The Land

NOTE: The images of the submerged village and the rice paddies are not mine.

Traveling along the highway outside Dhaka, we passed mile after mile of waterlogged land. Now that the monsoon season has begun, the land will stay wet for months. Much of it will dry once the monsoons are over, but some will simply disappear, either washed away by a storm or permanently submerged. The streets of Dhaka and Chittagong are full of village refugees who simply have no land to live on any longer.  The delta countryside is marked by plots of cultivated land, crisscrossed by higher earthworks shaped by people to delineate field boundaries and to traverse an otherwise waterlogged landscape.

In the rural areas, anywhere there is a natural rise in the ground, a shelter has been built. In the absence of higher ground, earth has been piled up to make dry areas for housing. Where the water is too deep or the land too low, they have built bamboo bridges. Houses are a hodgepodge of mostly corrugated-tin panels and bamboo, lashed together to form shelters. Each field appears to have a cluster of these set up on the drier ground. Some of them are perched precariously on very small parcels of land or hung over the edge, threatening to slip into the water below with the next storm.

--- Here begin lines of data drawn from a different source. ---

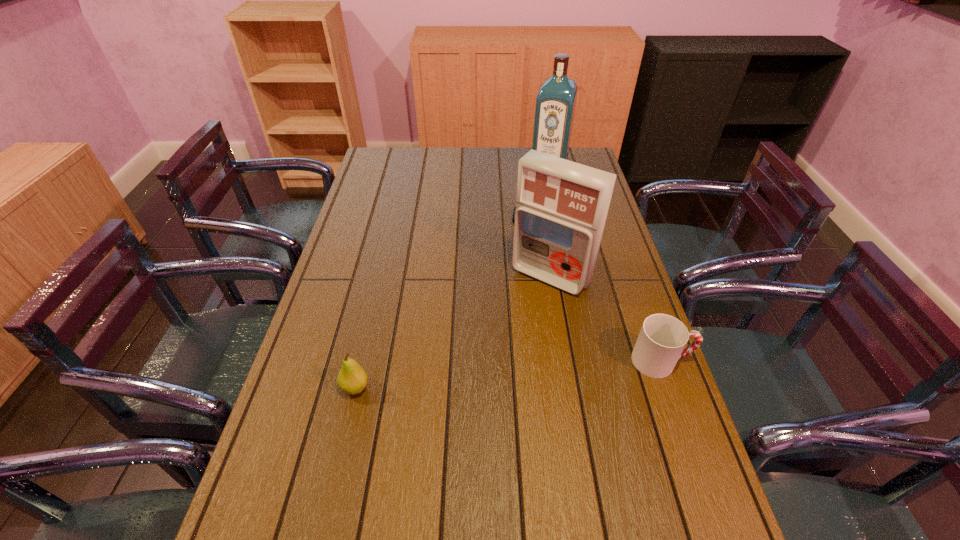
I want to click on vacant area in the image that satisfies the following two spatial constraints: 1. on the front side of the farthest object; 2. on the side of the cup where the handle is located, so click(x=590, y=361).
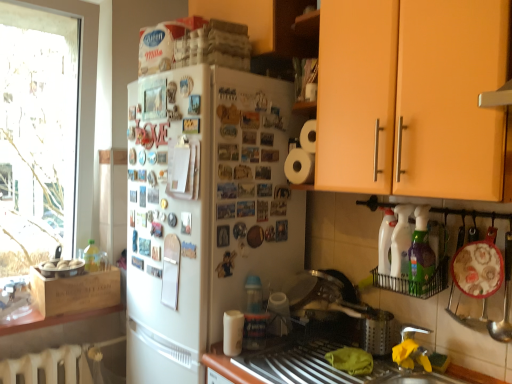
Question: In terms of height, does metallic silver sink at lower center look taller or shorter compared to white matte refrigerator at center?

Choices:
 (A) short
 (B) tall

Answer: (A)

Question: Which is correct: metallic silver sink at lower center is inside white matte refrigerator at center, or outside of it?

Choices:
 (A) inside
 (B) outside

Answer: (B)

Question: Based on their relative distances, which object is nearer to the white matte paper towel at lower center?

Choices:
 (A) silver metallic faucet at lower right
 (B) metallic silver sink at lower center
 (C) white glossy bottle at right, which is counted as the 2th bottle, starting from the front
 (D) orange matte cabinet at upper right
 (E) white matte refrigerator at center

Answer: (B)

Question: Estimate the real-world distances between objects in this image. Which object is closer to the transparent glass window at left?

Choices:
 (A) orange matte cabinet at upper right
 (B) green plastic bottle at lower right, the 2th bottle viewed from the back
 (C) metallic silver sink at lower center
 (D) silver metallic sink at lower right
 (E) white matte refrigerator at center

Answer: (E)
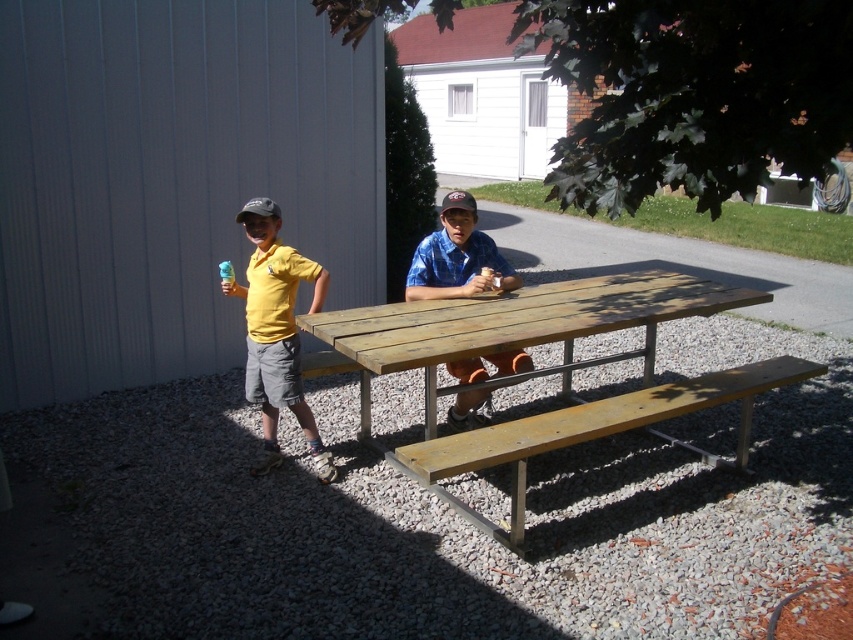
Can you confirm if weathered wood picnic table at center is positioned to the left of light brown wooden bench at center?

Indeed, weathered wood picnic table at center is positioned on the left side of light brown wooden bench at center.

Is weathered wood picnic table at center smaller than light brown wooden bench at center?

Actually, weathered wood picnic table at center might be larger than light brown wooden bench at center.

The image size is (853, 640). I want to click on weathered wood picnic table at center, so click(514, 328).

Which is above, weathered wood picnic table at center or yellow matte shirt at left?

Positioned higher is yellow matte shirt at left.

What do you see at coordinates (514, 328) in the screenshot?
I see `weathered wood picnic table at center` at bounding box center [514, 328].

Locate an element on the screen. weathered wood picnic table at center is located at coordinates (514, 328).

Is point (770, 442) in front of point (346, 337)?

No, it is not.

Between gray gravel at lower center and weathered wood picnic table at center, which one has less height?

Standing shorter between the two is gray gravel at lower center.

Is point (25, 454) behind point (364, 326)?

That is True.

At what (x,y) coordinates should I click in order to perform the action: click on gray gravel at lower center. Please return your answer as a coordinate pair (x, y). This screenshot has height=640, width=853. Looking at the image, I should click on (419, 518).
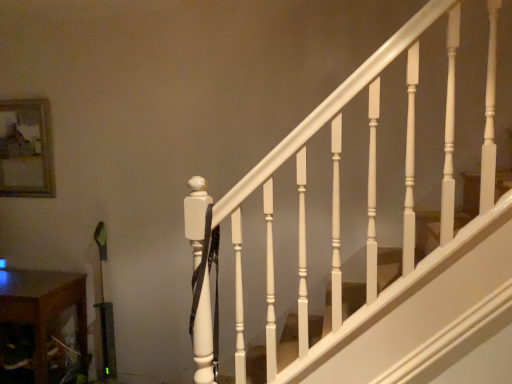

Whole areas are underwater by 1 or 2 feet, so it looks like there are hundreds, if not thousands, of swimming holes across the country. People bathe, and children play in these pools. Fishing nets are set everywhere, supported by elaborate, elegant bamboo structures that hold them in place. Much of these waterways is choked with hyacinth plants. Villagers actually bind them together in clumps and use them as floating gardens to plant squash and other food crops.

Seemingly, everything is done by hand – at least in the countryside. The landscape is notable for the absence of heavy equipment. Instead, workers with shovels and hoes dig, chop, and move earth from one place to another, or build structures or repair bridges. Everything is moved in jute baskets. Whole roads are built one basketful of dirt at a time. In the mornings, there is an army of small boys with wooden carts heading somewhere, to do something.